Selected text:
════════════════
The Charter of Liberties, also called the Coronation Charter, or Statutes of the Realm, was a written proclamation by Henry I of England, issued upon his accession to the throne in 1100. It sought to bind the King to certain laws regarding the treatment of nobles, church officials, and individuals. The nineteenth-century historians Frederick Maitland and Frederick Pollock considered it a landmark document in English legal history and a forerunner of Magna Carta.

The document addressed abuses of royal power by his predecessor William II (his brother William Rufus), as perceived by the nobility, specifically the over-taxation of the barons, the abuse of vacant sees, and the practices of simony and pluralism.

The Charter of Liberties was generally ignored by monarchs, until in 1213 Stephen Langton, Archbishop of Canterbury, reminded the nobles that their liberties had been guaranteed over a century prior in Henry I's Charter of Liberties.

Background

Henry I of England, nicknamed Beauclerc, was the fourth and youngest son of William I (William the Conqueror) by his queen Matilda of Flanders. The name Beauclerc was given because Henry was well educated, being able to read and write Latin, and possessed a knowledge of English law and natural history. He had received 5,000 pounds of silver from his father, but no land holdings. He used this to purchase a district in the Cotentin Peninsula in Normandy for 3,000 pounds from his brother Robert of Normandy. Robert had been left the Duchy of Normandy by their father, but needed money. Various political intrigues occurred in France, which led to the imprisonment of Henry for two years by his brother William II, then King of England. In 1096, Robert left Normandy for the First Crusade. Henry swore fealty to William, who took over Normandy in Robert's absence. William was killed in a hunting accident on 2 August 1100. (Henry was present on this hunting trip.) With William dead and Robert absent, Henry claimed the English crown.

Henry was immediately faced with three political problems. (1) The earls and barons did not accept him. (2) There was antagonism from the Church, especially Archbishop Anselm of Canterbury. (3) The native Anglo-Saxon population was not receptive to the new king.

Henry made concessions to the Church and reconciled with Anselm. He married Edith, the daughter of King Malcolm III of Scotland, who was of mixed Anglo-Scots heritage, and so garnered great favour with the Anglo-Saxons. She changed her name to the Norman Mathilda. However, the choice displeased the barons and earls. Henry needed to mollify the nobles and secure his throne.

William II, the son of William the Conqueror and brother of Henry Beauclerc, had issued a charter in 1093, when he was ill and fearing death. The text of this charter has been lost to history. It is believed to have freed prisoners, forgiven debts, and assured that holy and good laws would be maintained. Whatever promises William made, he quickly broke after he recovered his health.
════════════════
[A block of data]

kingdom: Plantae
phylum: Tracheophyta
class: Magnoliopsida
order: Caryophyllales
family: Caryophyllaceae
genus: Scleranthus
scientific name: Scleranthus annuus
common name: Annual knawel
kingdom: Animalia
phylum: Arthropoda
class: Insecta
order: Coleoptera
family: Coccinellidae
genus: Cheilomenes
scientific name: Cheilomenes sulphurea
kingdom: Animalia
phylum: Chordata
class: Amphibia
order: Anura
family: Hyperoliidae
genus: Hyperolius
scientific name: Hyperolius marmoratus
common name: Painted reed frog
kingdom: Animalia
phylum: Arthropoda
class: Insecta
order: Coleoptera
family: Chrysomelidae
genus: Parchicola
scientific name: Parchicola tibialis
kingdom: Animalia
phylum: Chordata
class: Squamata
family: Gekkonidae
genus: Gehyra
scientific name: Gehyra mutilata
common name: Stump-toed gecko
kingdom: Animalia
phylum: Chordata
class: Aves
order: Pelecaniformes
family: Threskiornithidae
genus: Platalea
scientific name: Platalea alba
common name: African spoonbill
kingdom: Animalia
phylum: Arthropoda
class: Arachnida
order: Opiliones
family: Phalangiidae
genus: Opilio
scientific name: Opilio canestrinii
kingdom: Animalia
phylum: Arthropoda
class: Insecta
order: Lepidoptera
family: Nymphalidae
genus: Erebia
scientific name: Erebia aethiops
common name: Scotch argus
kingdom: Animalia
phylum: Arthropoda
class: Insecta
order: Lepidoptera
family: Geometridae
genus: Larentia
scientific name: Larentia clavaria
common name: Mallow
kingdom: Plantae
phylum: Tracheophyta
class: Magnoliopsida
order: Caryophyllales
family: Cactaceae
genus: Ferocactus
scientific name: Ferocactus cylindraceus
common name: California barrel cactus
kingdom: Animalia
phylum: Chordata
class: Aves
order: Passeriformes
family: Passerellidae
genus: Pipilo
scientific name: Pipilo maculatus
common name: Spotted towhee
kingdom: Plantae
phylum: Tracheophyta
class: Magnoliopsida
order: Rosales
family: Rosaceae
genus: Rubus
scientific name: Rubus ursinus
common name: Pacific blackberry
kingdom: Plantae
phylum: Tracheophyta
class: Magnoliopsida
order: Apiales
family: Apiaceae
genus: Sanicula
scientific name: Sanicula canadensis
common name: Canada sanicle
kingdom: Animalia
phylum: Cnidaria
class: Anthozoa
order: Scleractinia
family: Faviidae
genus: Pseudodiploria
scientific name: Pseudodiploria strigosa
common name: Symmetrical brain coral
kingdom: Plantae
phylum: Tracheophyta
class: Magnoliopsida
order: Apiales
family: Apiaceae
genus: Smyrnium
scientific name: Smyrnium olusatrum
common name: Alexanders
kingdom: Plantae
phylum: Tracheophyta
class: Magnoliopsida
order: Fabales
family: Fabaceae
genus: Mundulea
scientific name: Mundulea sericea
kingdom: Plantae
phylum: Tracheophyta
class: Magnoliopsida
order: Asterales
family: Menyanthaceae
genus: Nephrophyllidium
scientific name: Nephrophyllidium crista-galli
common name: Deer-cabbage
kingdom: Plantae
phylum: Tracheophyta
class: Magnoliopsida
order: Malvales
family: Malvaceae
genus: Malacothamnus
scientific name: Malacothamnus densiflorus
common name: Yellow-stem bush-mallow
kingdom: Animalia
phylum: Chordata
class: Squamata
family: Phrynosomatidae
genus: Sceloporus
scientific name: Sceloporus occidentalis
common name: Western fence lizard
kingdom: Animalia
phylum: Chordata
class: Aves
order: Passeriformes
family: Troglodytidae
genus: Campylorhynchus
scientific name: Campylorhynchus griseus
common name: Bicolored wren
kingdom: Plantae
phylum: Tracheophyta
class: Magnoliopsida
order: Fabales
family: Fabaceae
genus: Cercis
════════════════
Written problem A:
Can you arrange the entries between the lines holding "genus: Cheilomenes" and "common name: Spotted towhee", inclusive, as a numbered list with blank lines left out?
Written problem B:
Could you pick up the passage on Henry I's Charter of Liberties where it stops and carry it on?

Right answer A:
1. genus: Cheilomenes
2. scientific name: Cheilomenes sulphurea
3. kingdom: Animalia
4. phylum: Chordata
5. class: Amphibia
6. order: Anura
7. family: Hyperoliidae
8. genus: Hyperolius
9. scientific name: Hyperolius marmoratus
10. common name: Painted reed frog
11. kingdom: Animalia
12. phylum: Arthropoda
13. class: Insecta
14. order: Coleoptera
15. family: Chrysomelidae
16. genus: Parchicola
17. scientific name: Parchicola tibialis
18. kingdom: Animalia
19. phylum: Chordata
20. class: Squamata
21. family: Gekkonidae
22. genus: Gehyra
23. scientific name: Gehyra mutilata
24. common name: Stump-toed gecko
25. kingdom: Animalia
26. phylum: Chordata
27. class: Aves
28. order: Pelecaniformes
29. family: Threskiornithidae
30. genus: Platalea
31. scientific name: Platalea alba
32. common name: African spoonbill
33. kingdom: Animalia
34. phylum: Arthropoda
35. class: Arachnida
36. order: Opiliones
37. family: Phalangiidae
38. genus: Opilio
39. scientific name: Opilio canestrinii
40. kingdom: Animalia
41. phylum: Arthropoda
42. class: Insecta
43. order: Lepidoptera
44. family: Nymphalidae
45. genus: Erebia
46. scientific name: Erebia aethiops
47. common name: Scotch argus
48. kingdom: Animalia
49. phylum: Arthropoda
50. class: Insecta
51. order: Lepidoptera
52. family: Geometridae
53. genus: Larentia
54. scientific name: Larentia clavaria
55. common name: Mallow
56. kingdom: Plantae
57. phylum: Tracheophyta
58. class: Magnoliopsida
59. order: Caryophyllales
60. family: Cactaceae
61. genus: Ferocactus
62. scientific name: Ferocactus cylindraceus
63. common name: California barrel cactus
64. kingdom: Animalia
65. phylum: Chordata
66. class: Aves
67. order: Passeriformes
68. family: Passerellidae
69. genus: Pipilo
70. scientific name: Pipilo maculatus
71. common name: Spotted towhee

Right answer B:
Henry went further. He negotiated with the leading barons and earls, making various concessions to them. When all sides were agreed, the agreement was issued as the Charter of Liberties.

Summary 

After a traditional greeting, the Charter of Liberties contained fourteen declarations, summarised as follows:

Henry, king of the English, to Bishop Samson and Urso de Abetot and all his barons and faithful, both French and English, of Worcestershire, [copies were sent to all the shires] greeting.

Aftermath

William I had been a great admirer of the laws of Edward the Confessor. He had reformed many laws in an effort to make the law of Edward the common law of England while establishing a strong Norman rule and custom. During the entire Norman period, there was little legislation.

Henry began his reign with the Charter of Liberties, sending a strong message: he was returning to his father's ways, which were viewed with great nostalgia. The perceived abuses of William II were to be abolished. The corruption and larceny of reliefs, wardships, marriages, murder fines and so forth, was to end. Debts and past offences were to be forgiven. The demesne lands and military tenants were to be freed from the danegeld of Danelaw. Above all, the “laga Eadwardii” Law of Edward the Confessor, as amended by William I, would be restored. The proclamation was made with the assumption that the barons would make the same concessions to their tenants as the king had promised to them. Plucknett is of the opinion that this good will probably did flow down the feudal chain. The Charter was not legislation, but rather a promise to return to the law, as it existed in the time of William I, before it had been corrupted by William II.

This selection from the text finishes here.